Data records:
━━━━━━━━━━━━━━━━━━━━

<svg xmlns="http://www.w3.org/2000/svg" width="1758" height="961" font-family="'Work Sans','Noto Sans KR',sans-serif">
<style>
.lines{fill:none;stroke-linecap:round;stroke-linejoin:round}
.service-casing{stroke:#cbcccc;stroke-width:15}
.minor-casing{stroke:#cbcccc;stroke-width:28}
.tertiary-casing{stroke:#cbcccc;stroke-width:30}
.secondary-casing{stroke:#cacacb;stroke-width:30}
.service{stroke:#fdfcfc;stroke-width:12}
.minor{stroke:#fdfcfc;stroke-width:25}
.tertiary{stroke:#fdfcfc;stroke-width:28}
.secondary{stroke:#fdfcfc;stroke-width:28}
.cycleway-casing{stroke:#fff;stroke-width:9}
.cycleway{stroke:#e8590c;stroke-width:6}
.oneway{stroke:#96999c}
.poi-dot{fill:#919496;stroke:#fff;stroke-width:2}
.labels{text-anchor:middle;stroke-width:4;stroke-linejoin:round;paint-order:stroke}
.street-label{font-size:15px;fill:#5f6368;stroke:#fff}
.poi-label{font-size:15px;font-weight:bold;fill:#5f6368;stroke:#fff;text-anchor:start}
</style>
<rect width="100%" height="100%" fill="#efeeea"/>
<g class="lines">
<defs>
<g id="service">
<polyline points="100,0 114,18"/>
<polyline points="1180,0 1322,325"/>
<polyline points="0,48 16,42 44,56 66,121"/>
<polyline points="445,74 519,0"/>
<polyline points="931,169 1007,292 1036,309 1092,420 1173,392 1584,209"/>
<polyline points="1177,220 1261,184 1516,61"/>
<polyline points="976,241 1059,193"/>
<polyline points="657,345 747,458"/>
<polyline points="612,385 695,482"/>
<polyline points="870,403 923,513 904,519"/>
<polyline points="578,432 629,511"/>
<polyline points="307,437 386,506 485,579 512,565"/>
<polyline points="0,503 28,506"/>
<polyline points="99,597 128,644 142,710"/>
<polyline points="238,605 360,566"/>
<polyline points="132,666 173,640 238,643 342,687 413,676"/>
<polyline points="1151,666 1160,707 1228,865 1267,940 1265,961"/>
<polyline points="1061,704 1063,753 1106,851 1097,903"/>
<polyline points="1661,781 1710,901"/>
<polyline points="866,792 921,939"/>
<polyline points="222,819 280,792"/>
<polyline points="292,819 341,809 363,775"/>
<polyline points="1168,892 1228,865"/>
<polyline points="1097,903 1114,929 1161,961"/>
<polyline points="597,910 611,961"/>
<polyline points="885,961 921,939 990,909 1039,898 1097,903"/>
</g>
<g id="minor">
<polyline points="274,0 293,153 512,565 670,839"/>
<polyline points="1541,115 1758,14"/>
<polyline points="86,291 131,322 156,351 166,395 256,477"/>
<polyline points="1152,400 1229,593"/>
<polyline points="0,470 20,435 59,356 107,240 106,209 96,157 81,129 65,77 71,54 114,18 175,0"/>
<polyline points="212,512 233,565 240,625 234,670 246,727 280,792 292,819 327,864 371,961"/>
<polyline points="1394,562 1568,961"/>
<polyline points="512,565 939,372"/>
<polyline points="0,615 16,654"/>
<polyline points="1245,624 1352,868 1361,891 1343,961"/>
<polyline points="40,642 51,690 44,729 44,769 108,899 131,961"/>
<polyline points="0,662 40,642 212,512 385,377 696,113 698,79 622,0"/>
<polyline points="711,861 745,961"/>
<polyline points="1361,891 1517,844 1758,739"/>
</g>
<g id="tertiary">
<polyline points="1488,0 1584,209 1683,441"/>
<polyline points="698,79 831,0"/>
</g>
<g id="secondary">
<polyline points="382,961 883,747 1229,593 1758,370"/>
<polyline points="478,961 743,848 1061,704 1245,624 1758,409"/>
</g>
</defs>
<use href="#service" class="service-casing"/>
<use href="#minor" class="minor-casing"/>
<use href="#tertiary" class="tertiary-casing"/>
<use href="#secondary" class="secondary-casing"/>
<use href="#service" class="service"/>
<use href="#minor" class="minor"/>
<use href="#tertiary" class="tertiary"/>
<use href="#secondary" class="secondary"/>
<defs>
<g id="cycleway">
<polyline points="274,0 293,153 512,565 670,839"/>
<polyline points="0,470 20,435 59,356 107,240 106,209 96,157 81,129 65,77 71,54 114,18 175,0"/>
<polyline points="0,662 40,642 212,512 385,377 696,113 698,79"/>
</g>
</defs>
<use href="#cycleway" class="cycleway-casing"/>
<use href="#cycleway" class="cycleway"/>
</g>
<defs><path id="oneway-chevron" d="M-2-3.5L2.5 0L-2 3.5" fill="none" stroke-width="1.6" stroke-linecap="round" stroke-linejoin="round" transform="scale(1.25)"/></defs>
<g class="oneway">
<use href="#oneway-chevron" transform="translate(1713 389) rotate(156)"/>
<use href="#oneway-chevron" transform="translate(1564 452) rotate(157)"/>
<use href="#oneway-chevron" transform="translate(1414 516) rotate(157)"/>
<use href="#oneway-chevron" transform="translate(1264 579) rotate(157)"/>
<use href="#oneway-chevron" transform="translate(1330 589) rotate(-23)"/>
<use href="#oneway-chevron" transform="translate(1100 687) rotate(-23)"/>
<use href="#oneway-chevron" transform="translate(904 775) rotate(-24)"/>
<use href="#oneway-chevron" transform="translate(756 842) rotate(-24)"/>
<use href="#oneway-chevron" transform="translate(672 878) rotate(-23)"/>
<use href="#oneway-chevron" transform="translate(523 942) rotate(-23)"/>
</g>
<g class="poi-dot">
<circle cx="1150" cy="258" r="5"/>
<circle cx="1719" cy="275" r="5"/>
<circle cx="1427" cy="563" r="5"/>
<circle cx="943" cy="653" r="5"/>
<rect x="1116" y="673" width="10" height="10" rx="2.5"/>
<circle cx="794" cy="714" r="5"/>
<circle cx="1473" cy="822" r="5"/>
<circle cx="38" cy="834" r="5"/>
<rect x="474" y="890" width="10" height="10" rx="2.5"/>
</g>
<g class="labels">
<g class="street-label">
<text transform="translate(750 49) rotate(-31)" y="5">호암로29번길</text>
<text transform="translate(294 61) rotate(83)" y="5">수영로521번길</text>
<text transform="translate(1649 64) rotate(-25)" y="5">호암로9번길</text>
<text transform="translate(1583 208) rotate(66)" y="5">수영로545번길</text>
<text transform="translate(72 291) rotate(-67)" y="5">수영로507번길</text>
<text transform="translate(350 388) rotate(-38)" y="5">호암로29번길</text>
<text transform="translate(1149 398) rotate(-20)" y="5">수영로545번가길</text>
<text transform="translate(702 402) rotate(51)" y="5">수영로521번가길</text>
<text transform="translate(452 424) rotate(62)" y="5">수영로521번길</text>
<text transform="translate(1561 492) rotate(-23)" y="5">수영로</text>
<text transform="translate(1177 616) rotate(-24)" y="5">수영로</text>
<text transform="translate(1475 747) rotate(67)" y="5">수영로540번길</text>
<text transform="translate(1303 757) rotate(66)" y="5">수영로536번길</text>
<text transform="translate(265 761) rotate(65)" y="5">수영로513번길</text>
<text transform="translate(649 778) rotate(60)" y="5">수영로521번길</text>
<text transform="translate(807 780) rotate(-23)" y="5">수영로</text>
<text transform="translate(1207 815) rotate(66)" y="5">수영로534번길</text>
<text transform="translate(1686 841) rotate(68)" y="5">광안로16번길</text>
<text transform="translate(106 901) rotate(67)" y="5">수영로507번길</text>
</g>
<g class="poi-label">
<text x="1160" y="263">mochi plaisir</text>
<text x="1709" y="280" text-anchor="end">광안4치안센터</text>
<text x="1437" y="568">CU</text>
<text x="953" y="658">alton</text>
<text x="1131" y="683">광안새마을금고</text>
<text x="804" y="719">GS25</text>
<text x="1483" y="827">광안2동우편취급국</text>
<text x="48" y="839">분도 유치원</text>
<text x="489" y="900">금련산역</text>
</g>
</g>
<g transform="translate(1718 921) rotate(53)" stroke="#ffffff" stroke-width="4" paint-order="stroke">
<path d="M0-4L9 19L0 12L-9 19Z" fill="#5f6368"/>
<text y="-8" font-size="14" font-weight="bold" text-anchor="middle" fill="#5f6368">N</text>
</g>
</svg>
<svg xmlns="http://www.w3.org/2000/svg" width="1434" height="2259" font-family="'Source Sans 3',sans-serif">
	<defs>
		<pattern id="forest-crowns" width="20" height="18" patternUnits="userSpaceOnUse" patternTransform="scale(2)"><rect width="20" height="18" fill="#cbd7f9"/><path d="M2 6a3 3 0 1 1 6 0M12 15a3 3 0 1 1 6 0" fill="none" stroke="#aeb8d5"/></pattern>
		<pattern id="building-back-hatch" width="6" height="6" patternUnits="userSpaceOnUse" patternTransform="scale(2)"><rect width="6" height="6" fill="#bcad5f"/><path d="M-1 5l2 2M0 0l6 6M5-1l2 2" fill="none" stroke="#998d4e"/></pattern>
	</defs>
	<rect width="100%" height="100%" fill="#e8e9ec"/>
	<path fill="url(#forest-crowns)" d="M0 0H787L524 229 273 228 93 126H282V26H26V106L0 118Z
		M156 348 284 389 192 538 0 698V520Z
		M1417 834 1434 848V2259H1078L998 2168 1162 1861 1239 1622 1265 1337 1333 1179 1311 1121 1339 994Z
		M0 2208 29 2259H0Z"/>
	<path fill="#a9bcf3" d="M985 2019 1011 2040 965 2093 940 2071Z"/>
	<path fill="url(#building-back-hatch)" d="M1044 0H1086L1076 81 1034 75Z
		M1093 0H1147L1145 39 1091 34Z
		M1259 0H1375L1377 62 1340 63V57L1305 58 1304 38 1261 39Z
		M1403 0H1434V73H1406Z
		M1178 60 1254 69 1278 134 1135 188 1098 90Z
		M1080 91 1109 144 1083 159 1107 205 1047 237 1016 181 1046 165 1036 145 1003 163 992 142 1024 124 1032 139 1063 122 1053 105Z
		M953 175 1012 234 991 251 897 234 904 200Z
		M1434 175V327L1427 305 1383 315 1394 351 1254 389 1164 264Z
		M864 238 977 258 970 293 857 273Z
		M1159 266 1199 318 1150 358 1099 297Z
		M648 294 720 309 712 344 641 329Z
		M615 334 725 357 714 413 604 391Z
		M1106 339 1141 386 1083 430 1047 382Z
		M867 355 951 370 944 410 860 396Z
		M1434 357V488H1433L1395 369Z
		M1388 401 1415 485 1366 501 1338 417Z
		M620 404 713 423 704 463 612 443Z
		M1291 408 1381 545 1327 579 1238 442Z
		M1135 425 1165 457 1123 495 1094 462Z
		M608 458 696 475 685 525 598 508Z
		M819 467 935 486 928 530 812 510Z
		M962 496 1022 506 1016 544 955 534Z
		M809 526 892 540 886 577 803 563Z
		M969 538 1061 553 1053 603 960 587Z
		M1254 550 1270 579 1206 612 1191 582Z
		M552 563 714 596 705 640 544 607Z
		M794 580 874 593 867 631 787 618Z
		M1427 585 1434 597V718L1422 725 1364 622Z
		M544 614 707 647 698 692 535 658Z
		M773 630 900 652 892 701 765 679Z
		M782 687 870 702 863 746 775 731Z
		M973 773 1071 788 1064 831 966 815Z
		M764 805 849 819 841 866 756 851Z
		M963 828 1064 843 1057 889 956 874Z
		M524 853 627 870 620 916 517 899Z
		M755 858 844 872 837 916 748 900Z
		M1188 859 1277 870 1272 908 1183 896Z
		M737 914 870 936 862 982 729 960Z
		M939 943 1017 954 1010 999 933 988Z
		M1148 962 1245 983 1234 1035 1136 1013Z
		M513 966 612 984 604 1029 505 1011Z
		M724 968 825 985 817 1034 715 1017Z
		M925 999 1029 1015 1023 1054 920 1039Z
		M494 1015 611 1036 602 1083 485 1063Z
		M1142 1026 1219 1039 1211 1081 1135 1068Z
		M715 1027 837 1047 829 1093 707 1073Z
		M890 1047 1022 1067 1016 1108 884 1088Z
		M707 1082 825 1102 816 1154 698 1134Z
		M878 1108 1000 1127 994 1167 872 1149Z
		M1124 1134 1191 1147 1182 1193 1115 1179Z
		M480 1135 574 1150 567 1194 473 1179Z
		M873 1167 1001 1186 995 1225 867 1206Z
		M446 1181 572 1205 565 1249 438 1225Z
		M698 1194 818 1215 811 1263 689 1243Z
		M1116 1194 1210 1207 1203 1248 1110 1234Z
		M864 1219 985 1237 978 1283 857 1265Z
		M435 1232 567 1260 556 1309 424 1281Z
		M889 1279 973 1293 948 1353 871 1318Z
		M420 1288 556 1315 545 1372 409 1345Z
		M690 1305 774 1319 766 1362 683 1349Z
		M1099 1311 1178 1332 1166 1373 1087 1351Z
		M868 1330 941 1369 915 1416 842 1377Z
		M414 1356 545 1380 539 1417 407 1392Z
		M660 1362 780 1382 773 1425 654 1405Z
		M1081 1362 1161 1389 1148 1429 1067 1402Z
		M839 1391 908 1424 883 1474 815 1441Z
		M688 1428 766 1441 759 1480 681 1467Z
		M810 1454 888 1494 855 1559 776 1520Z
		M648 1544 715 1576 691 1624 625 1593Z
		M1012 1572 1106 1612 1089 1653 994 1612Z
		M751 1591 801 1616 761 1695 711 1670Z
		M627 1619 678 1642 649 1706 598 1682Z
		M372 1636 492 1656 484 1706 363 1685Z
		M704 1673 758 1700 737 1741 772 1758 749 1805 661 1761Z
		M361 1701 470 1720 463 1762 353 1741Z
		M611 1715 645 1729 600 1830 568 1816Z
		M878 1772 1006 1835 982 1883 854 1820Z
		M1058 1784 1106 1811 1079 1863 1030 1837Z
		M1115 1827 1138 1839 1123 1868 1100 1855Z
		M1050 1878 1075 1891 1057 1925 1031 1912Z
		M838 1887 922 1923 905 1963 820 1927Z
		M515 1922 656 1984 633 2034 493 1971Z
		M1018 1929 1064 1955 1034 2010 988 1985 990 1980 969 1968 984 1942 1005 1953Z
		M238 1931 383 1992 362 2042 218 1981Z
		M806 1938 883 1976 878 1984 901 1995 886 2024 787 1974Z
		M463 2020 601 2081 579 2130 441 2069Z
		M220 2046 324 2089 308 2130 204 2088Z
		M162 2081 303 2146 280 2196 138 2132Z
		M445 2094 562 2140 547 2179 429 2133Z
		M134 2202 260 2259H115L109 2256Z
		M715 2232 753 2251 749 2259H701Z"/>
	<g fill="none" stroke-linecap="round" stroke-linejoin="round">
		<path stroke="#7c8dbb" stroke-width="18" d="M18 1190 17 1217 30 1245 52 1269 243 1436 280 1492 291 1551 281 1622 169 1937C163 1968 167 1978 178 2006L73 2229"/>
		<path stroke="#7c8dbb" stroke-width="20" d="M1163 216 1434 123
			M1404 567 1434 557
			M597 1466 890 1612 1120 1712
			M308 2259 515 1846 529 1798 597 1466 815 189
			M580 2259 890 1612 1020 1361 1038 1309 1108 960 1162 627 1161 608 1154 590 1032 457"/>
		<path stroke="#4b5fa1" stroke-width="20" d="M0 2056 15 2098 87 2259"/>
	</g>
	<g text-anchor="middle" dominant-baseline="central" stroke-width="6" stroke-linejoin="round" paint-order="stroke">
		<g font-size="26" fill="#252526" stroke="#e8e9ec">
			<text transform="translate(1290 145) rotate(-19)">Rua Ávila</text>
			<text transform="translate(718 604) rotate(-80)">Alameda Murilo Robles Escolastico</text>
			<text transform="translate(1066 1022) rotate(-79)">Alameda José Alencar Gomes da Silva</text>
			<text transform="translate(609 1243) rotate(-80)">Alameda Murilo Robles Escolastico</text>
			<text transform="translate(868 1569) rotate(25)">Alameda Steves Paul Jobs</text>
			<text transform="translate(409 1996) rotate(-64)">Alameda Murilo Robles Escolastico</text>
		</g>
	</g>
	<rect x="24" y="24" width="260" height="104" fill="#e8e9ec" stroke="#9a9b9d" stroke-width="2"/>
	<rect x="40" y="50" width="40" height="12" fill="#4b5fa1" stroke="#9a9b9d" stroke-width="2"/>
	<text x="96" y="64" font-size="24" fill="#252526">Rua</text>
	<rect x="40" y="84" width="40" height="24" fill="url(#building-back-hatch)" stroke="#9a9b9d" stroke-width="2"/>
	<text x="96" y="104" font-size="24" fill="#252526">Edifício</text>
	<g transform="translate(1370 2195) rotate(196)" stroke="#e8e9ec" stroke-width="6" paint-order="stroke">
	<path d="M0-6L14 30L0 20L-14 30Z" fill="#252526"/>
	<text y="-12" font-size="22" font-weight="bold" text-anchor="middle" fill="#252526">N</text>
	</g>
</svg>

━━━━━━━━━━━━━━━━━━━━

*Problem to solve*. Scan the data above for the string "lines". Copy every line in which it appears.

*Response*.
.lines{fill:none;stroke-linecap:round;stroke-linejoin:round}
<g class="lines">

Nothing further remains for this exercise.